In terms of features, Replicate points directly at an S3 bucket (so you don't have to run a server and Postgres DB), it saves your training code (for reproducibility and to commit to Git after the fact), and it has a nice API for reading and analyzing your experiments in a notebook.

1 comments

Congrats on the launch!

>MLflow is an all-encompassing "ML platform"

Not really. We're trying to use MLflow with our "ML platform"[0]. Namely, it can save a model that expects high dimensional inputs, which is most models I've seen that aren't trivial, and can "deploy" the model but with an expectation of two dimensional DataFrame inputs. Apparently, they're working on that.

There are also many ambiguities concerning Keras and Tensorflow stemming from "What is a Keras model? Is it a Tensorflow model now they're integrated? Why are Keras models logged with the tensorflow model logger when you use the autolog functionality?". These are shared ambiguities, as there are several ways to save and load models with Tensorflow, and we're looking into the Keras/Tensorflow integration closely. MLflow uses `cloudpickle` and unpickling expects not only the same 'protocol', but the same Python version. Had to dig deeper than necessary.

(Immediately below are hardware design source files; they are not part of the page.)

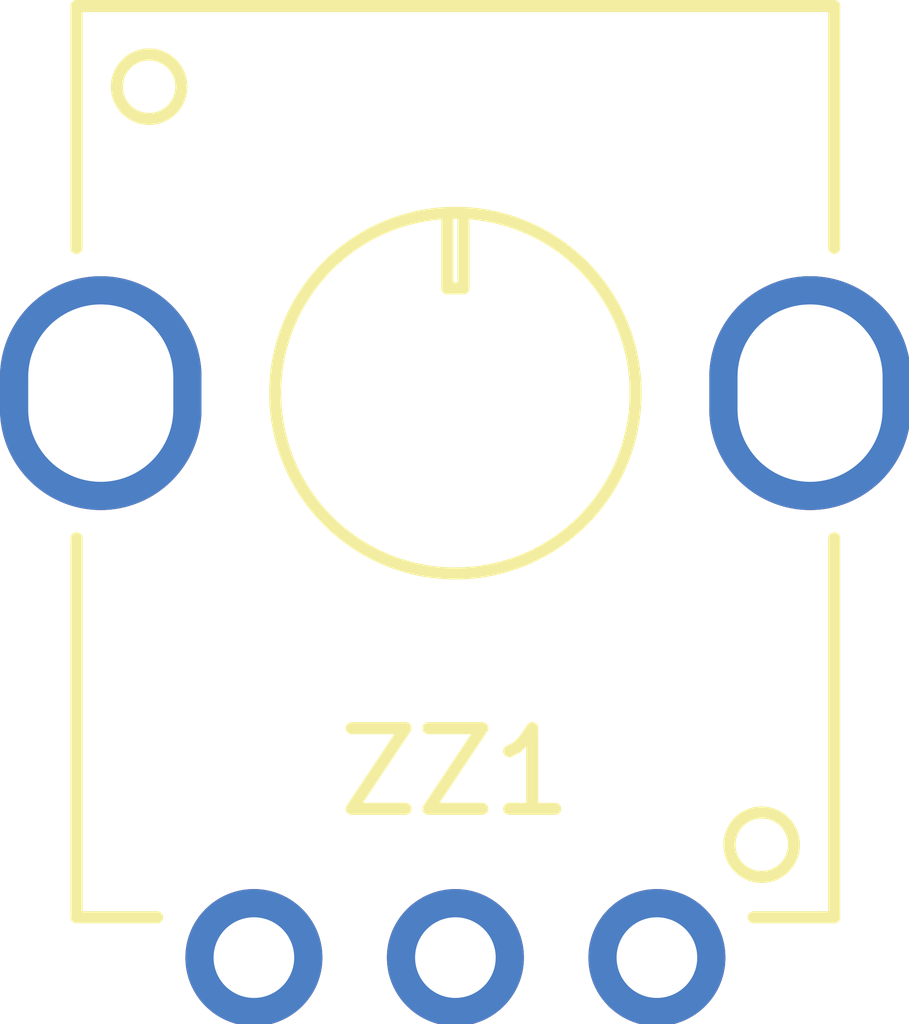
<source format=kicad_pcb>
(kicad_pcb (version 20171130) (host pcbnew "(5.1.9-0-10_14)")

  (general
    (thickness 1.6)
    (drawings 0)
    (tracks 0)
    (zones 0)
    (modules 1)
    (nets 4)
  )

  (page A4)
  (layers
    (0 F.Cu signal)
    (31 B.Cu signal)
    (32 B.Adhes user)
    (33 F.Adhes user)
    (34 B.Paste user)
    (35 F.Paste user)
    (36 B.SilkS user)
    (37 F.SilkS user)
    (38 B.Mask user)
    (39 F.Mask user)
    (40 Dwgs.User user)
    (41 Cmts.User user)
    (42 Eco1.User user)
    (43 Eco2.User user)
    (44 Edge.Cuts user)
    (45 Margin user)
    (46 B.CrtYd user hide)
    (47 F.CrtYd user hide)
    (48 B.Fab user hide)
    (49 F.Fab user hide)
  )

  (setup
    (last_trace_width 0.1524)
    (user_trace_width 0.1524)
    (user_trace_width 0.254)
    (user_trace_width 0.4064)
    (user_trace_width 0.635)
    (trace_clearance 0.1524)
    (zone_clearance 0.508)
    (zone_45_only no)
    (trace_min 0.1524)
    (via_size 0.6858)
    (via_drill 0.3048)
    (via_min_size 0.6858)
    (via_min_drill 0.3048)
    (uvia_size 0.3048)
    (uvia_drill 0.1524)
    (uvias_allowed no)
    (uvia_min_size 0.2)
    (uvia_min_drill 0.1)
    (edge_width 0.15)
    (segment_width 0.2)
    (pcb_text_width 0.3)
    (pcb_text_size 1.5 1.5)
    (mod_edge_width 0.15)
    (mod_text_size 1 1)
    (mod_text_width 0.15)
    (pad_size 1.7 1.7)
    (pad_drill 1)
    (pad_to_mask_clearance 0.2)
    (aux_axis_origin 0 0)
    (visible_elements FFFFFF7F)
    (pcbplotparams
      (layerselection 0x010fc_ffffffff)
      (usegerberextensions false)
      (usegerberattributes false)
      (usegerberadvancedattributes false)
      (creategerberjobfile false)
      (excludeedgelayer true)
      (linewidth 0.100000)
      (plotframeref false)
      (viasonmask false)
      (mode 1)
      (useauxorigin false)
      (hpglpennumber 1)
      (hpglpenspeed 20)
      (hpglpendiameter 15.000000)
      (psnegative false)
      (psa4output false)
      (plotreference true)
      (plotvalue true)
      (plotinvisibletext false)
      (padsonsilk false)
      (subtractmaskfromsilk false)
      (outputformat 1)
      (mirror false)
      (drillshape 1)
      (scaleselection 1)
      (outputdirectory ""))
  )

  (net 0 "")
  (net 1 +3V3)
  (net 2 GND)
  (net 3 "Net-(Pin0-Pad1)")

  (net_class Default "This is the default net class."
    (clearance 0.1524)
    (trace_width 0.1524)
    (via_dia 0.6858)
    (via_drill 0.3048)
    (uvia_dia 0.3048)
    (uvia_drill 0.1524)
    (diff_pair_width 0.1524)
    (diff_pair_gap 0.1524)
    (add_net +3V3)
    (add_net GND)
    (add_net "Net-(Pin0-Pad1)")
  )

  (module Potentiometer_Thonk:SongHueiTallTrim9 locked (layer F.Cu) (tedit 60CF9AEC) (tstamp 6089D55B)
    (at 0 0)
    (path /5FCAE65B)
    (fp_text reference ZZ1 (at 0 4.7) (layer F.SilkS)
      (effects (font (size 1 1) (thickness 0.15)))
    )
    (fp_text value 100k (at 0 10.1) (layer F.Fab)
      (effects (font (size 1 1) (thickness 0.15)))
    )
    (fp_line (start -0.1 -2.2) (end -0.1 -1.3) (layer F.SilkS) (width 0.15))
    (fp_line (start -0.1 -1.3) (end 0.1 -1.3) (layer F.SilkS) (width 0.15))
    (fp_line (start 0.1 -1.3) (end 0.1 -2.2) (layer F.SilkS) (width 0.15))
    (fp_circle (center 0 0) (end 2.2 0.4) (layer F.SilkS) (width 0.15))
    (fp_circle (center 3.8 5.6) (end 4.2 5.6) (layer F.SilkS) (width 0.15))
    (fp_circle (center -3.8 -3.8) (end -4.2 -3.8) (layer F.SilkS) (width 0.15))
    (fp_line (start 3.7 6.5) (end 4.7 6.5) (layer F.SilkS) (width 0.15))
    (fp_line (start 4.7 1.8) (end 4.7 6.5) (layer F.SilkS) (width 0.15))
    (fp_line (start -4.7 1.8) (end -4.7 6.5) (layer F.SilkS) (width 0.15))
    (fp_line (start -4.7 6.5) (end -3.7 6.5) (layer F.SilkS) (width 0.15))
    (fp_line (start -4.7 -4.8) (end -4.7 -1.8) (layer F.SilkS) (width 0.15))
    (fp_line (start 4.7 -4.8) (end 4.7 -1.8) (layer F.SilkS) (width 0.15))
    (fp_line (start -4.7 -4.8) (end 4.7 -4.8) (layer F.SilkS) (width 0.15))
    (pad "" thru_hole oval (at 4.4 0) (size 2.5 2.9) (drill oval 1.8 2.2) (layers *.Cu *.Mask))
    (pad 3 thru_hole oval (at 2.5 7) (size 1.7 1.7) (drill 1) (layers *.Cu *.Mask)
      (net 1 +3V3))
    (pad 2 thru_hole oval (at 0 7) (size 1.7 1.7) (drill 1) (layers *.Cu *.Mask)
      (net 3 "Net-(Pin0-Pad1)"))
    (pad 1 thru_hole oval (at -2.5 7) (size 1.7 1.7) (drill 1) (layers *.Cu *.Mask)
      (net 2 GND))
    (pad "" thru_hole oval (at -4.4 0) (size 2.5 2.9) (drill oval 1.8 2.2) (layers *.Cu *.Mask))
  )

)

</source>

One other problem is when a model relies on ancillary functions, which you must be able to ship somehow. You end up tinkering with its guts, too.

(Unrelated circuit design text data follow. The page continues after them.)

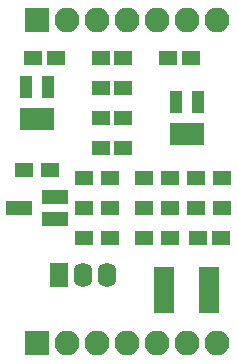
<source format=gts>
G04 #@! TF.FileFunction,Soldermask,Top*
%FSLAX46Y46*%
G04 Gerber Fmt 4.6, Leading zero omitted, Abs format (unit mm)*
G04 Created by KiCad (PCBNEW 4.0.7-e1-6374~58~ubuntu16.04.1) date Wed Aug  2 21:48:17 2017*
%MOMM*%
%LPD*%
G01*
G04 APERTURE LIST*
%ADD10C,0.100000*%
%ADD11R,1.600000X1.150000*%
%ADD12R,1.600000X2.100000*%
%ADD13O,1.600000X2.100000*%
%ADD14R,1.670000X1.370000*%
%ADD15R,1.600000X1.300000*%
%ADD16R,1.050000X1.960000*%
%ADD17R,2.100000X2.100000*%
%ADD18O,2.100000X2.100000*%
%ADD19R,2.300000X1.200000*%
G04 APERTURE END LIST*
D10*
D11*
X157165000Y-96520000D03*
X159065000Y-96520000D03*
X161605000Y-111760000D03*
X159705000Y-111760000D03*
X151450000Y-104140000D03*
X153350000Y-104140000D03*
X151450000Y-101600000D03*
X153350000Y-101600000D03*
X151450000Y-99060000D03*
X153350000Y-99060000D03*
X145735000Y-96520000D03*
X147635000Y-96520000D03*
X151450000Y-96520000D03*
X153350000Y-96520000D03*
D12*
X147955000Y-114935000D03*
D13*
X149955000Y-114935000D03*
X151955000Y-114935000D03*
D14*
X160655000Y-114935000D03*
X160655000Y-116205000D03*
X160655000Y-117475000D03*
X156845000Y-114935000D03*
X156845000Y-116205000D03*
X156845000Y-117475000D03*
D15*
X150030000Y-111760000D03*
X152230000Y-111760000D03*
X150030000Y-106680000D03*
X152230000Y-106680000D03*
X152230000Y-109220000D03*
X150030000Y-109220000D03*
X157310000Y-106680000D03*
X155110000Y-106680000D03*
X155110000Y-111760000D03*
X157310000Y-111760000D03*
X157310000Y-109220000D03*
X155110000Y-109220000D03*
X159555000Y-106680000D03*
X161755000Y-106680000D03*
X144950000Y-106045000D03*
X147150000Y-106045000D03*
X161755000Y-109220000D03*
X159555000Y-109220000D03*
D16*
X157800000Y-102950000D03*
X158750000Y-102950000D03*
X159700000Y-102950000D03*
X159700000Y-100250000D03*
X157800000Y-100250000D03*
X145100000Y-101680000D03*
X146050000Y-101680000D03*
X147000000Y-101680000D03*
X147000000Y-98980000D03*
X145100000Y-98980000D03*
D17*
X146050000Y-120650000D03*
D18*
X148590000Y-120650000D03*
X151130000Y-120650000D03*
X153670000Y-120650000D03*
X156210000Y-120650000D03*
X158750000Y-120650000D03*
X161290000Y-120650000D03*
D17*
X146050000Y-93345000D03*
D18*
X148590000Y-93345000D03*
X151130000Y-93345000D03*
X153670000Y-93345000D03*
X156210000Y-93345000D03*
X158750000Y-93345000D03*
X161290000Y-93345000D03*
D19*
X147550000Y-110170000D03*
X147550000Y-108270000D03*
X144550000Y-109220000D03*
M02*

</source>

Could you shed some light on how do you deal with these matters. Namely, high dimensional inputs for models, pre-processing/post-processing functions, serialization brittleness, and Keras/Tensorflow "duality".

We have to inherit that complexity to spare our users from having to mentally think of saving their experiments (we do that automatically to save models, metrics, params). The workflow is data --> collaborative notebooks with scheduling features and job --> (generate appbooks) --> automatically tracked models/params/metrics --> one click deployment --> 'REST' API or form to invoke model.

Aaaaaand again, congrats on the launch!

- [0]: https://iko.ai